Dengan polos ia menjawab, "aku nggak tau ma, mama pernah ngomong bodoh, itu artinya apa ma?."Ah, seketika saya memarahi diri sendiri. Sejak itupun saya sangat berhati-hati dalam bersikap ataupun berkata-kata di dekat anak.
Benar adanya, pendidikan paling dasar bagi seorang anak diperoleh dari Ibu. Ya, saya banyak sekali belajar dan mengadopsi prinsip hidup, cara berpikir, sampai pada cara pandang dalam menghargai nilai suatu hal dari mama dahulu. Sekarang saya baru merasakan bahwa beliau mengajarkan banyak sekali contoh nyata lika liku dalam hidup.
Mungkin tanpa kita sadari, nilai-nilai yang kita anut, apa yang tertanam dalam mindset kita sekarang ini, boleh jadi adalah buah dari ajaran dan pola asuh Ibu kita sedari kecil. Ambil sisi baiknya, buang sisi buruknya. Karena layaknya manusia biasa, mereka tidaklah sempurna.
Saya ingat akan pesan mama, "sekolah pertama anak-anakmu adalah ibunya, jadi jangan pernah bermimpi memiliki anak-anak yang cerdas dan sukses jika diri kamu sebagai ibunya tidak kamu cerdaskan juga."

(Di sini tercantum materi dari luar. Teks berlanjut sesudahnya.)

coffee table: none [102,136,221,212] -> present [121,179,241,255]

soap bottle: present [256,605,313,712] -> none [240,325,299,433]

"Karena anak-anak yang cerdas itu terlahir dari ibu yang cerdas. Itu pasti. Jangan hanya memerintahkan anak belajar tapi kita sebagai ibunya malas untuk belajar, karena diri kita sebagai ibu juga perlu banyak belajar." Begitu kurang lebih pesan yang diberikan oleh mama.

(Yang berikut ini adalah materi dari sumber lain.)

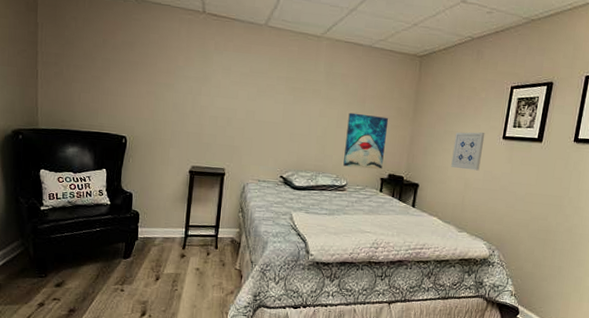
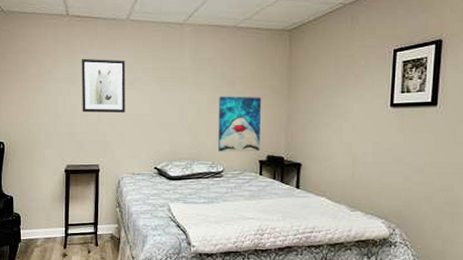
wall art: none [211,59,260,119] -> present [81,58,126,113]
wall art: present [451,132,485,171] -> none [335,102,370,144]

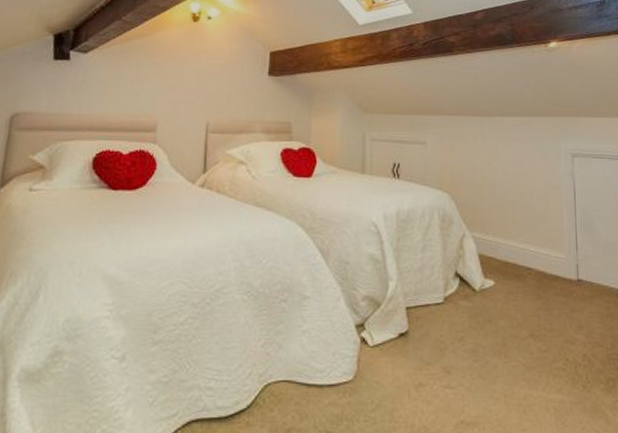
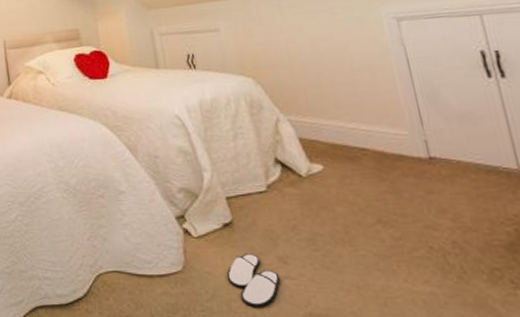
slippers: none [394,363,442,417] -> present [226,254,281,308]

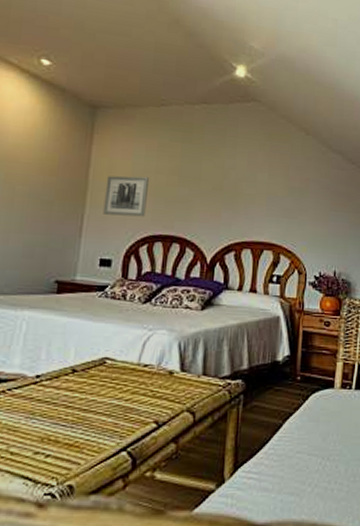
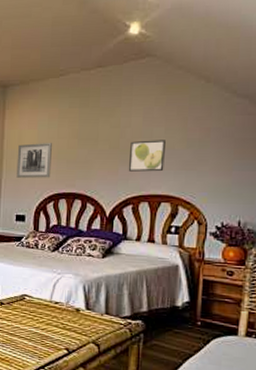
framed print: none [231,184,269,218] -> present [128,140,165,172]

Seperti di masa pandemic ini, yang mengharuskan anak-anak sekolah secara daring. Banyak beredar di medsos curhat-an ibu-ibu dalam mendampingi belajar anaknya dirumah. Ada yang bilang jadi sering migrain alias pusing berlebihan.Â
Setiap hari dirumah anak memang terhindar dari virus, tapi ibu terjangkit hipertensi...hehehe. Ada lagi meme yang menggambarkan anak- anak yang rindu kembali ke sekolah karena di rumah ibunya lebih galak daripada guru atau bahkan seekor singa.
Fenomena itu seperti membalik posisi ibu yang seharusnya sebagai sekolah pertama. Sekolah malah dianggap lebih mumpuni menghandle anak, orang tua dalam hal ini ibu merasa lebih ringan jika anak di sekolah. Padahal ketika anak berperilaku tidak benar, yang pertama kali dilihat justru adalah bagaimana peran sang ibu ditengah kehidupan anaknya, kan?.

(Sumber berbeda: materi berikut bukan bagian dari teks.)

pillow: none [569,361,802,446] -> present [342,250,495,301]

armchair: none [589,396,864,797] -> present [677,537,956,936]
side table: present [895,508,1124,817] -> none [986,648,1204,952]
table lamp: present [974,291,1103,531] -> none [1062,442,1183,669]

Saya mengerti kenapa mama dahulu menerapkan aturan-aturan dari mulai jam belajar, kapan saya boleh main, kapan saya boleh menonton televisi. Bahkan sejak kecil mama sudah cerewet tentang seorang perempuan sejak dini harus sudah tahu tentang pekerjaan di dapur, pun membereskan rumah.
Dahulu saya anggap mama terkesan otoriter, dengan pandangan kenapa saya sejak kecil sudah harus disuruh ini itu, kerjakan ini itu, dan lain sebagainya. Menganggap bahwa mama seperti memaksakan kehendak. Masa-masa dimana mungkin itu jugalah yang sekarang Nathan rasakan, ketika saya sudah mulai menerapkan disiplin dan tanggung jawab.
"Mama kenapa aku harus rapihkan mainan-ku?", kan aku masih kecil, tanya Nathan suatu hari. Sejak umur 3 tahun memang saya mulai mengajak ia membantu merapikan mainan, sampai sekarang ia terbiasa merapihkannya sendiri. Saya memang belum bisa menjelaskan dengan bahasa saya untuk Nathan memahami apa arti tanggung jawab. Tapi saya berusaha menunjukkan langsung arti tanggung jawab.